Traveling the Musical Time Machine

        One of the more effective stimuli that prompt past memories are the songs from our past.  How many times have you heard a song that took you back to some special time in your life?  Often I'll be in the grocery store or driving in my car and hear a song that sparks an event in the past, a special person, or a place that I associate with that song.   Music can be like a smell, a photograph or anything else that takes us back into our past.

        These thoughts are inspired as I listen to a compilation CD of pop songs recorded between 1957 and 1972.   This particular CD is volume 5 of a series called "Hey!  Look What I Found".   It's a CD that I found on Amazon a few years back when I was looking for a favorite song called "Look for a Star".   The internet is great for digging up things like that and Amazon seems to be the most comprehensive source for a lot of obscure things one might be looking for.  In fact, I found the song I was looking for on two different compilation albums and each contained rival versions by two different artists.

         The song "Look for a Star" came out in 1960.  I didn't hear it until late 1963 or early 1964 when I went with my father to see a film called Circus of Horrors.  I guess the song stood out for me so much because it is used several times in the film and it's a rather nice song that appealed to my taste.  In 1965 I found a 45 record version of the song in the cut-out bin at a Sears store.  I enjoyed my vinyl copy until 1969 when I gave away all my 45's, a move I later regretted.  But 45's were no longer in vogue and I was more into the LP albums.

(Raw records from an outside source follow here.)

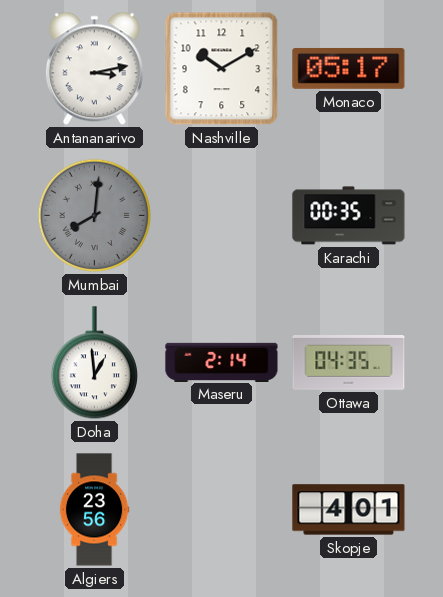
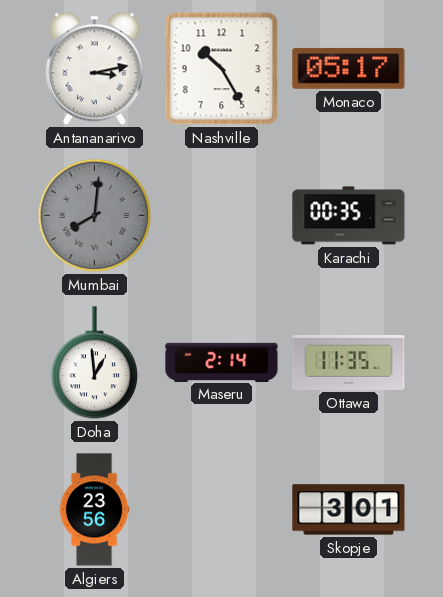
Nashville: 10:10 -> 10:25
Ottawa: 04:35 -> 11:35
Skopje: 4:01 -> 3:01
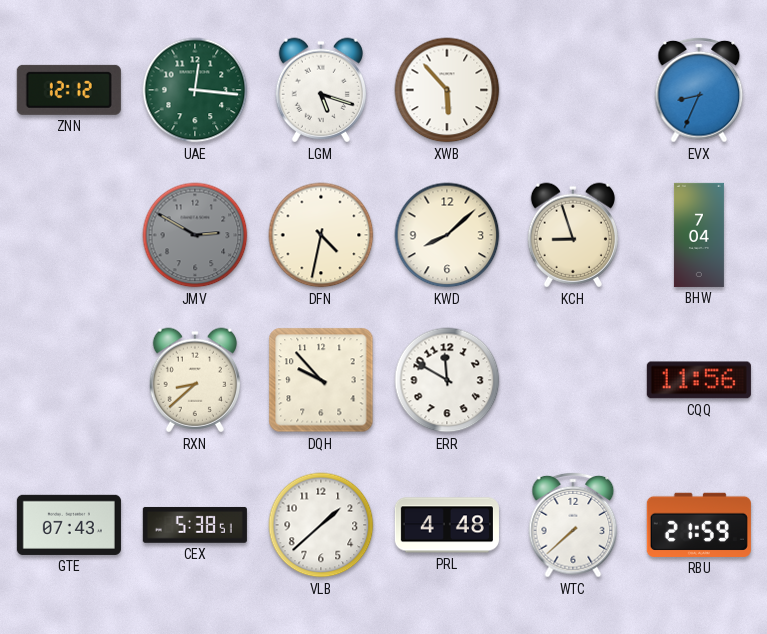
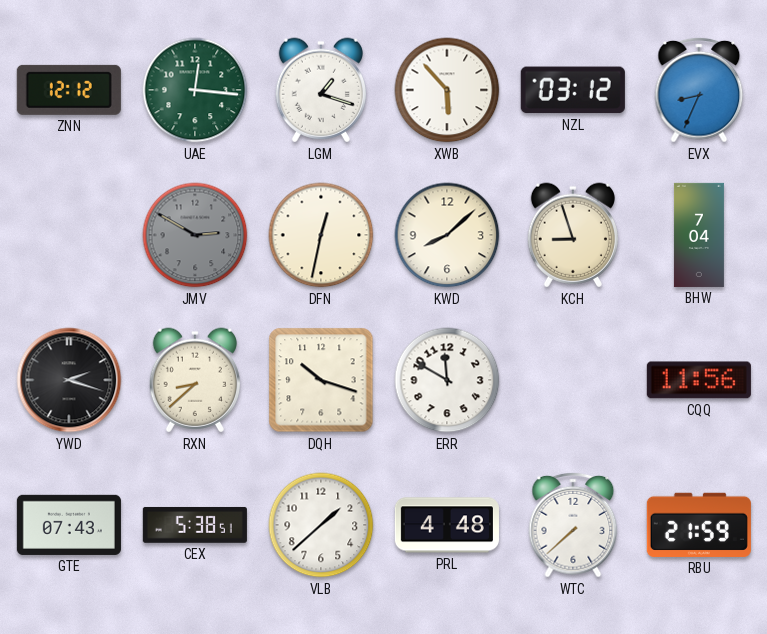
LGM: 5:18 -> 1:18
NZL: none -> 03:12
DFN: 4:32 -> 12:32
YWD: none -> 2:18
DQH: 9:53 -> 10:18
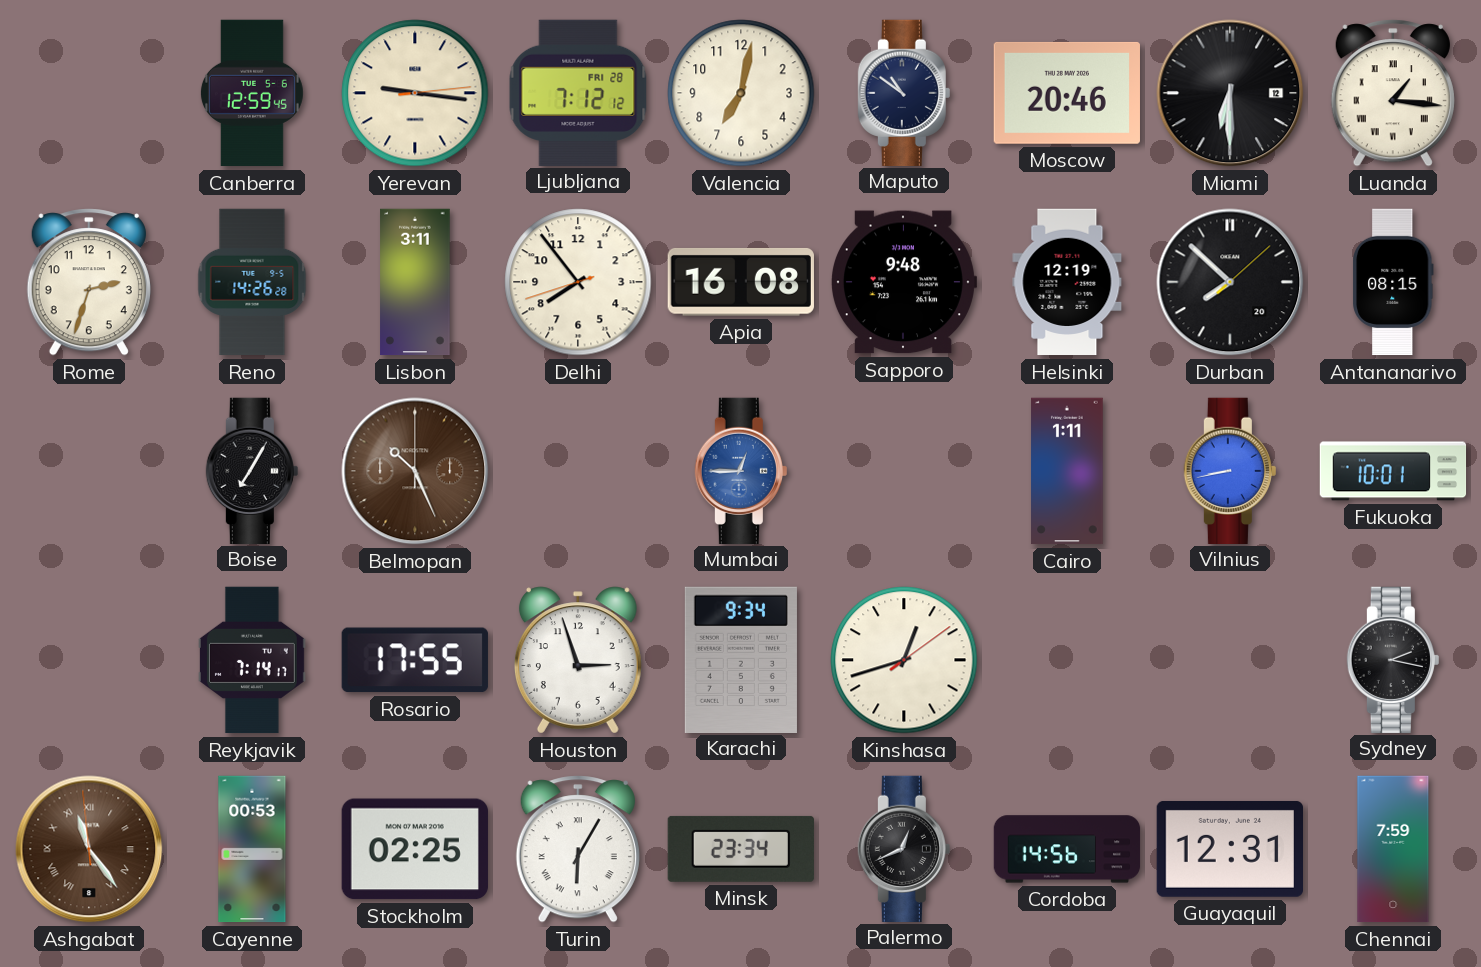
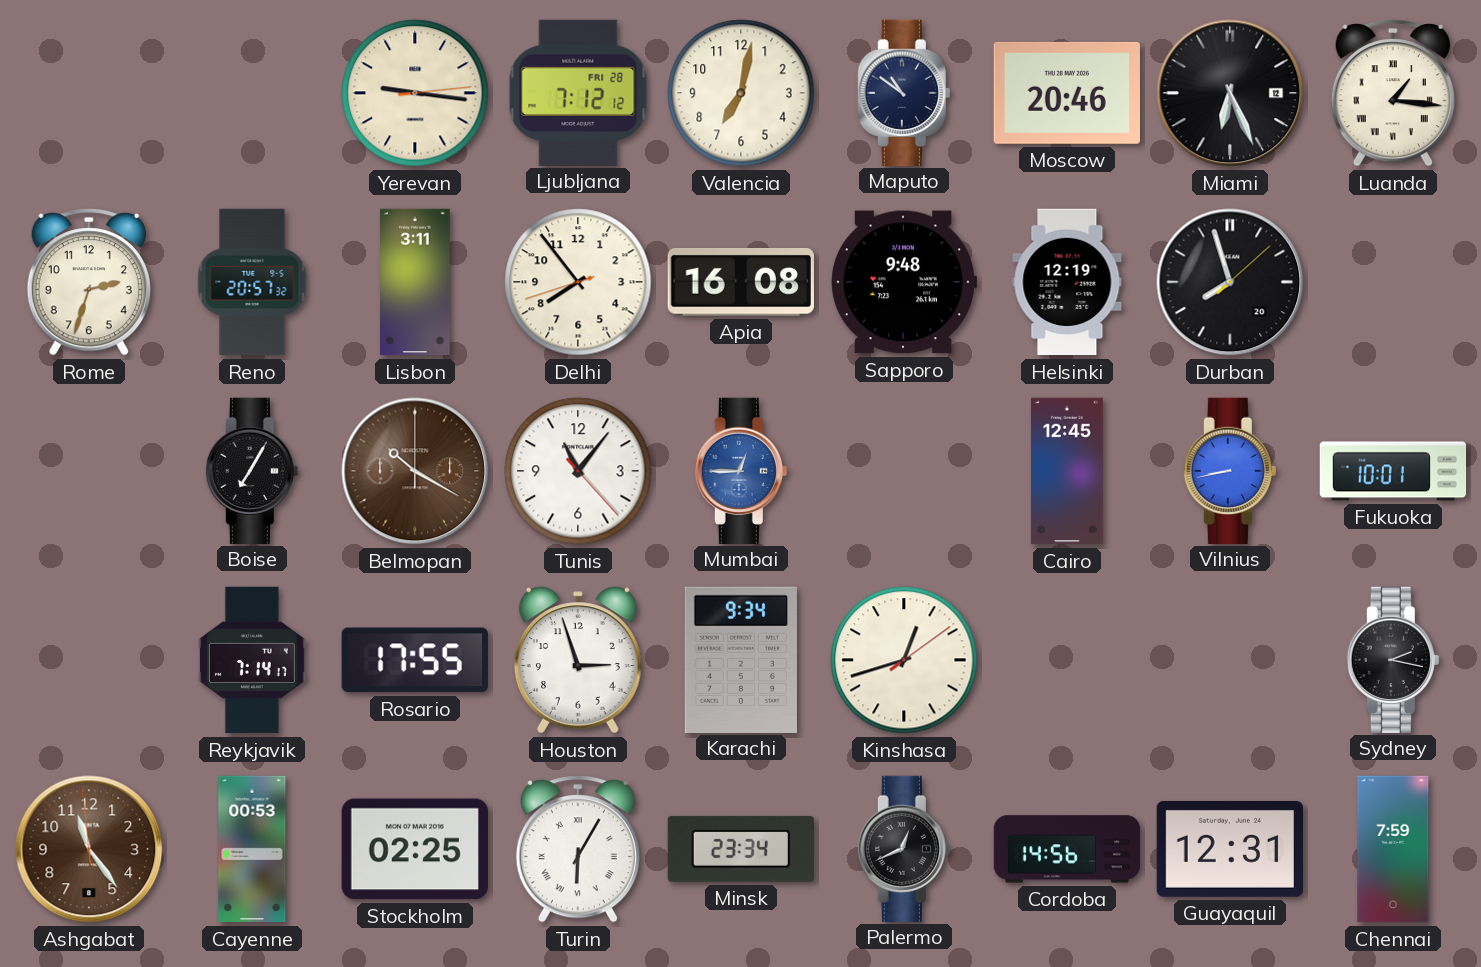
Canberra: 12:59 -> none
Miami: 6:30 -> 6:26
Reno: 14:26 -> 20:57
Durban: 7:52 -> 7:57
Antananarivo: 08:15 -> none
Belmopan: 10:26 -> 10:20
Tunis: none -> 11:06
Cairo: 1:11 -> 12:45
Ashgabat numerals: Roman -> Arabic
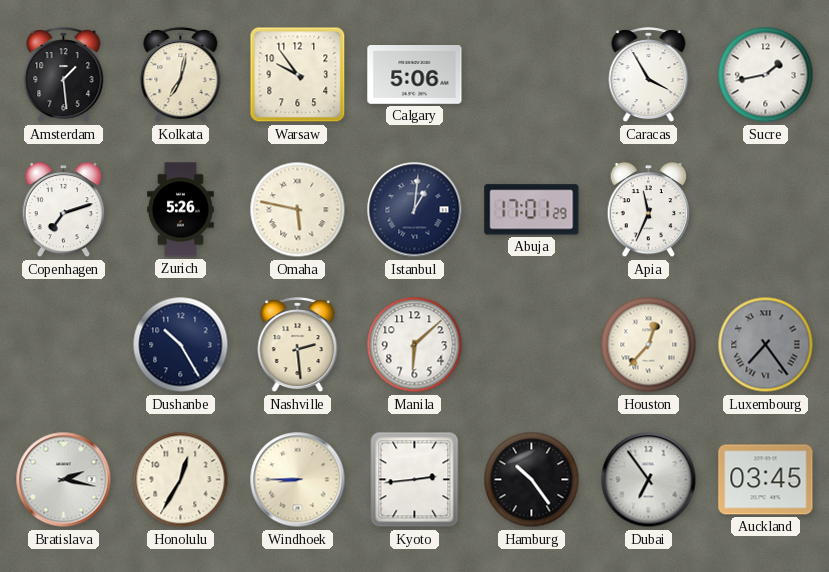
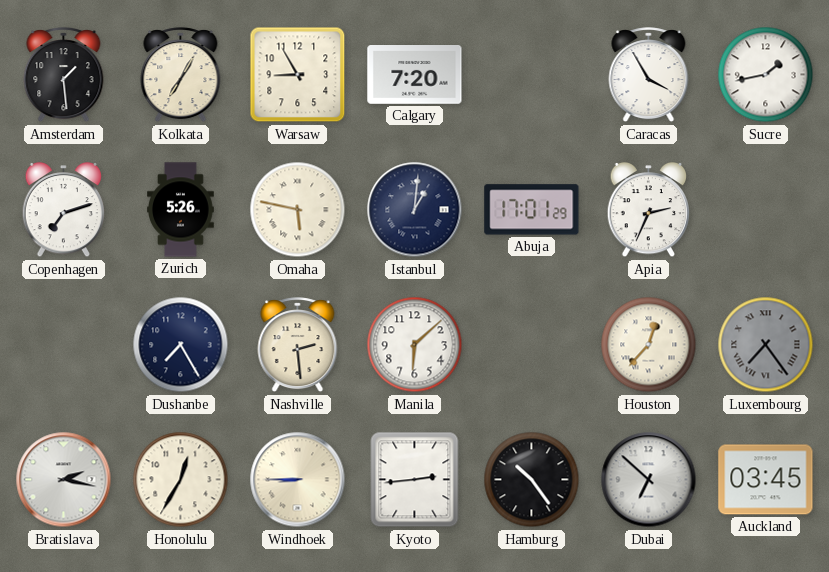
Kolkata: 7:02 -> 7:05
Warsaw: 9:54 -> 8:55
Calgary: 5:06 -> 7:20
Apia: 11:34 -> 2:34
Dushanbe: 10:25 -> 7:25
Dubai: 6:54 -> 6:52
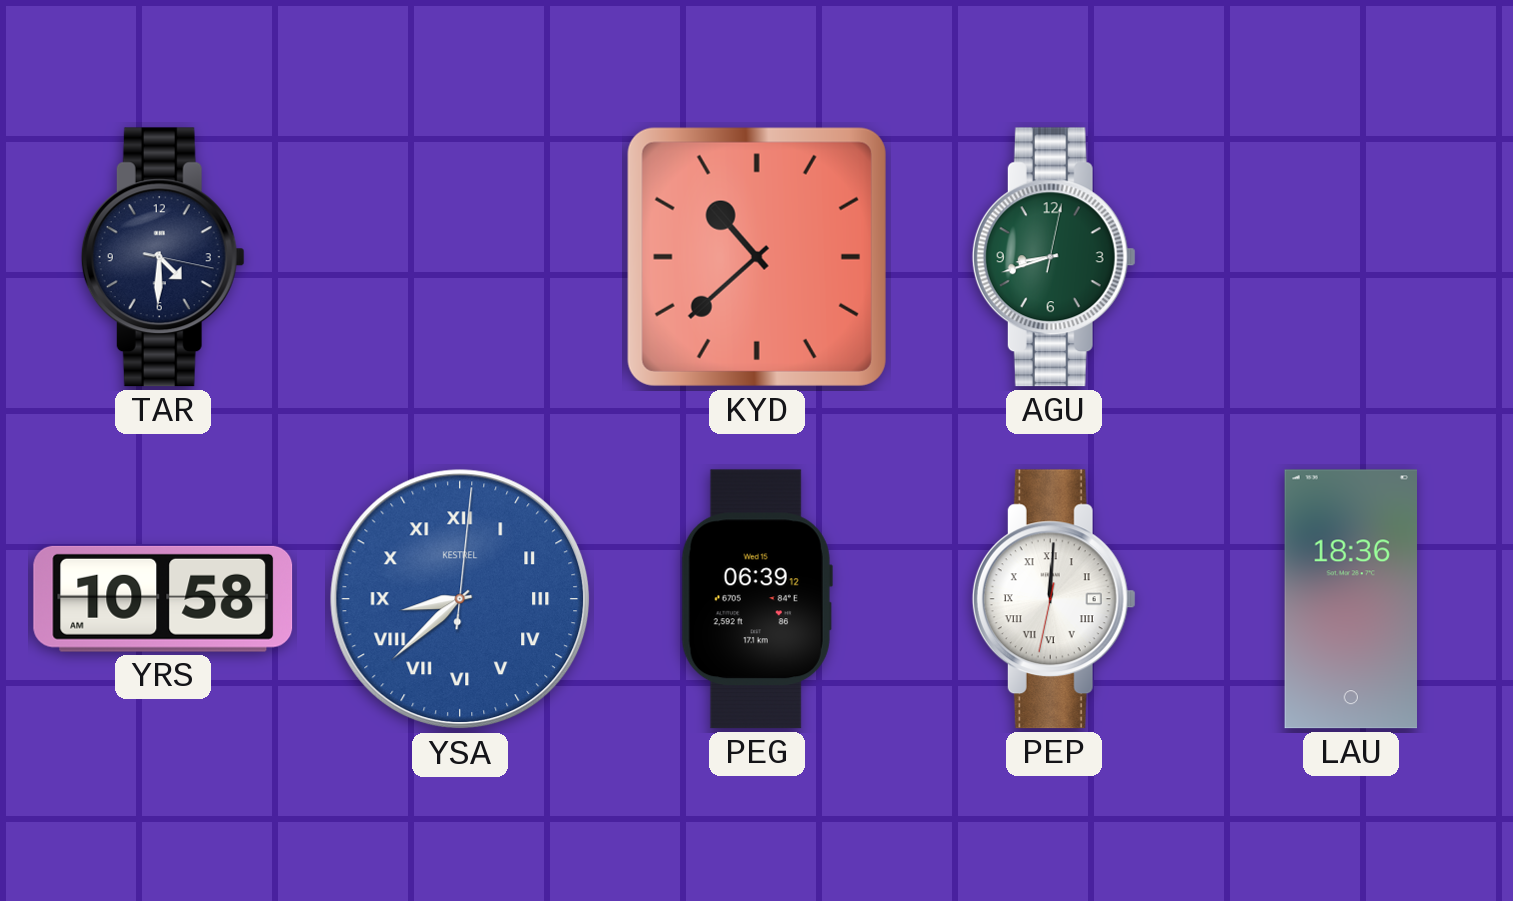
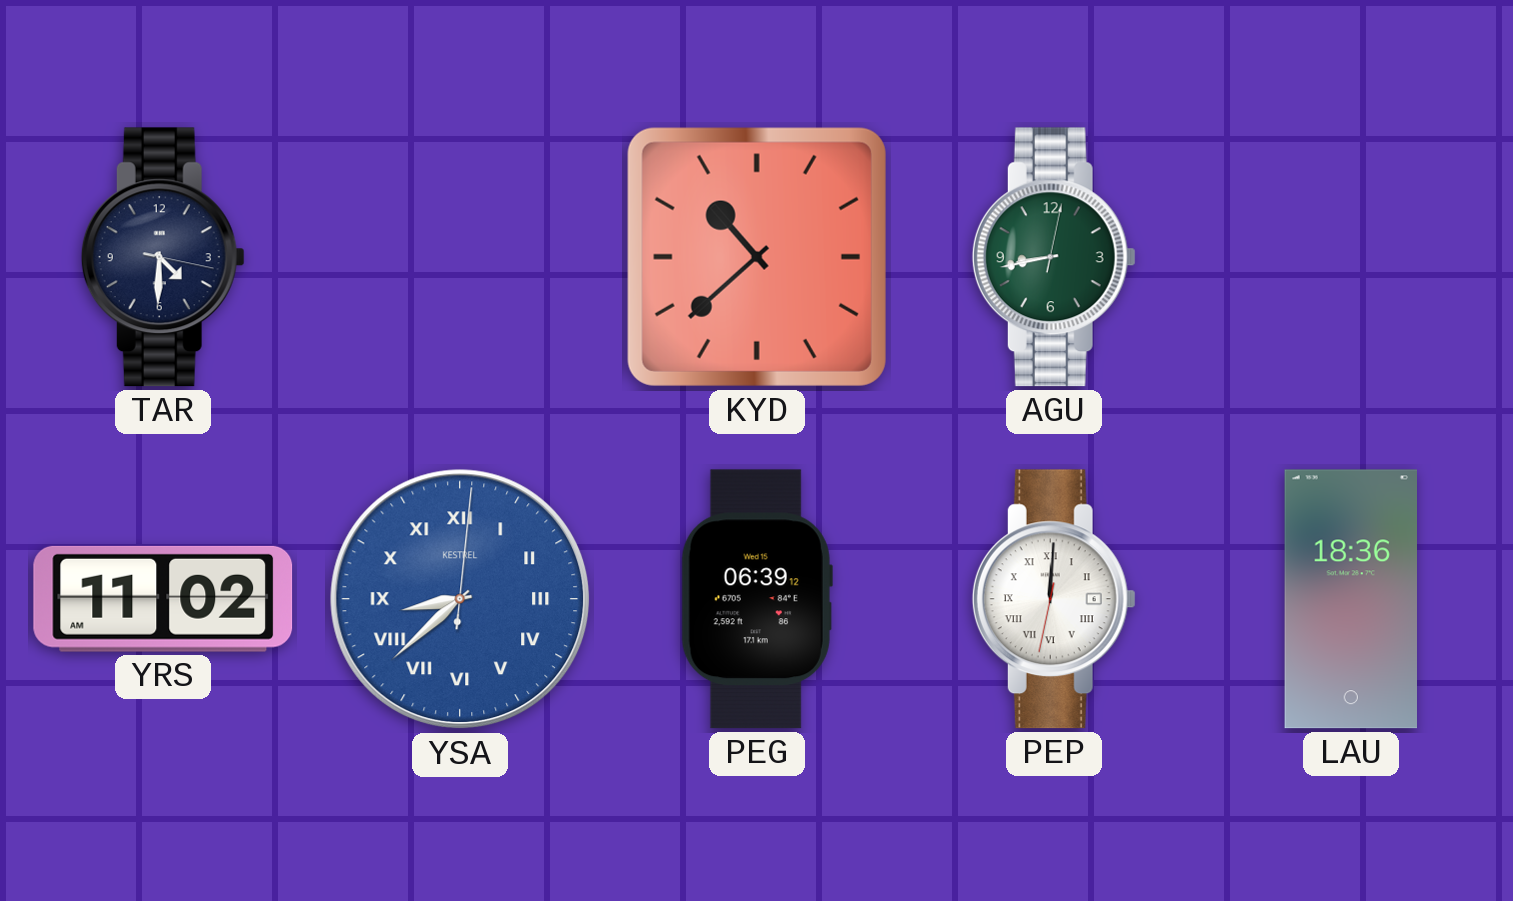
AGU: 8:42 -> 8:43
YRS: 10:58 -> 11:02
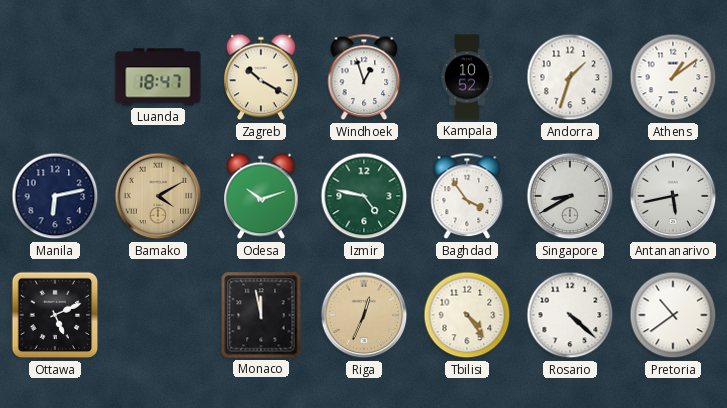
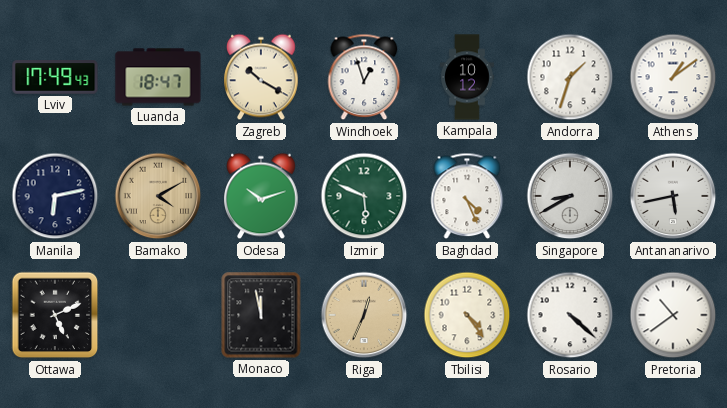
Lviv: none -> 17:49
Kampala: 10:52 -> 10:12
Izmir: 4:47 -> 5:49
Baghdad: 3:54 -> 4:26
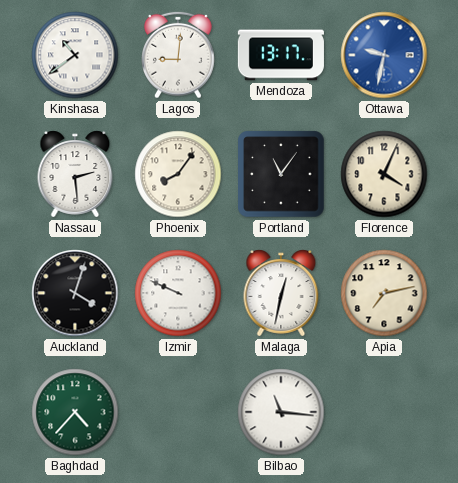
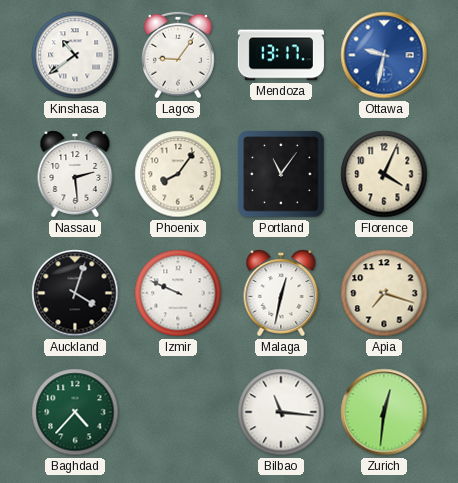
Lagos: 9:01 -> 9:06
Apia: 7:13 -> 7:18
Zurich: none -> 12:31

        The CD I now own is kind of a fun recording.  I'm not familiar with many of the songs or artists.  Some I do recall hearing in my younger days.   One interesting cut is "Stand By Me" as performed by Cassius Clay.  Some of you may not know this singer by this name since he was not really known for his singing, but for his boxing abilities and the name he is now known by--Muhammad Ali.  Then there is a Kenny Rogers recording that was released in 1958.  I had no idea that Rogers had done any recordings prior to his rock/pop stint with the First Edition and then later in his most famous role as a country/pop superstar.

        Compilation albums such as this one can be entertaining and often a revelatory insight into our own pasts.  Listening to a collection such as this one can be reminded of days gone by and learn a bit of music history at the same time.  Those of you with collections of older music undoubtedly enjoy kicking back sometimes just to get lost in the music and dream away.

        A fun exercise you might want to try is to compile a soundtrack of your life.  This makes a fun blog post and a nice way to tell a bit about your own life story.   I've actually done two of these on my main blog.  You can see mine at The Soundtrack of My Life and the follow-up post The Soundtrack of My Life (Number Two).  If you decide to do one of your own, please let me know so I can be sure not to miss it. Have fun with it.  Music is a great way to journey back into your past.

        Have you put together your own life soundtrack?   What is the music that evokes the most memories for you?    Do you ever hear a song come on when you don't expect it and have it dig deep into you soul and memory?